I'm doing a similar thing on an app I'm working on. You can use a combination of public key encryption, SSL, and the local phone keychain.

  • First of all, all communications between iPhone and server have to be encrypted. This is pretty straightforward if you use HTTP POST requests and SSL. It also thwarts packet sniffers.

  • When your app comes up it looks inside the local keychain for a public RSA key for the server and a stored hash value. If not found it contacts your server with the UDID of the phone which the server uses (along with system time) to generate a hash. It sends back a copy of the hash and its public key to the phone. The server then creates a record in a local database (say, MYSQL) with the UDID and the hash it sent back so it can use it for verification later.

  • The app on the iPhone saves the hash and the server's public key in its local secure keychain. This is all handshake stuff behind the scenes, i.e. no user interaction involved. This is only done the first time the app is run.

  • From then on, every time you want to send an email your app formats your message (the image+JSON part), tacks on its own UDID and the hash value it got from the server, then uses the server public key it has in the keychain and RSA encrypts the whole mess. It adds this to the body of an HTTP POST to the server and sends it (via SSL).

  • The server gets the message, uses its private RSA key to decrypt the message, parses it, looks up the phone UDID in its database and compares the hash values received to the one it saved from that first run to make sure it's a handset with which it has already done a handshake. If verified, it takes the user data and formats it as an SMTP mail message and sends it on its way. It then replies back to the phone with the status.

  • This establishes a two way handshake between phone and server. No user-level accounts were created and it's all behind the scenes. The only information you're saving on the server is the UDID of the phone anonymously so there shouldn't be any privacy issues. The communication is secure (SSL), the server only accepts requests from phones that have gone through the handshake, stored the calculated hash, and to top it off, the whole packet is encrypted through public key encryption.

  • If you want to keep things interesting, every once in a while you can send back a new calculated hash with your status results and have the phone replace the one in the keychain.
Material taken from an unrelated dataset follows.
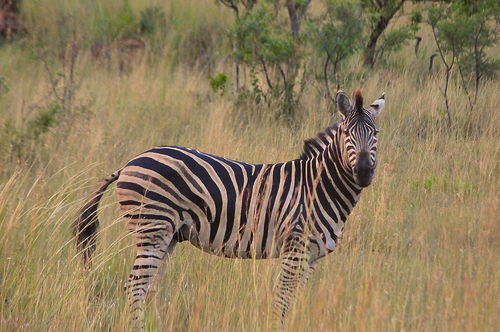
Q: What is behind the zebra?
A: A tree.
That way, even if after all this someone cracks your scheme, they'll have to keep up with changes over time.

  • If the user deletes your app and reinstalls it or moves to a new phone you just do the handshake again. The cost is an extra database record on the server. If this is an issue you can also save the 'last transaction' date with the record on the server then expire idle records every N months and force the phone to go through a fresh handshake (instead of considering it an error message). On second thought, you may want to do this anyway. The cost is a short delay every once in a while as the phone goes through the handshake sequence again.

  • To make it doubly interesting, the server that does that first handshake can be a different server than the one that actually does the work later on. The handshake server also sends back the URL endpoint of where subsequent requests should go and the iphone stores that in the keychain too. So even if your app gets decompiled, all they will get is the URL of the handshake end-point. Since most of the data is stored at runtime in the keychain, static analysis of your code from a jailbroken phone will yield nothing of much value.

  • Also for the sake of performance you may want to consider queuing the request on the server as soon as it's been validated and letting the user get back to what they're doing, then using a cron job to pump out the SMTP messages periodically. The advantage is the user response is better. The disadvantage is that if the email address is bad you have no way to respond back to them unless you get fancy with push notifications. I'd make it a user-preference and let them decide if they want to wait for confirmation.

  • All the technical bits for this already exist on the the iPhone (i.e. no third-party libraries needed) and should be easy to implement on a server with Rails or Django.

Ramin
How are you handling all of the RSA-related stuff? I've had a devil of a time working with the Security.framework.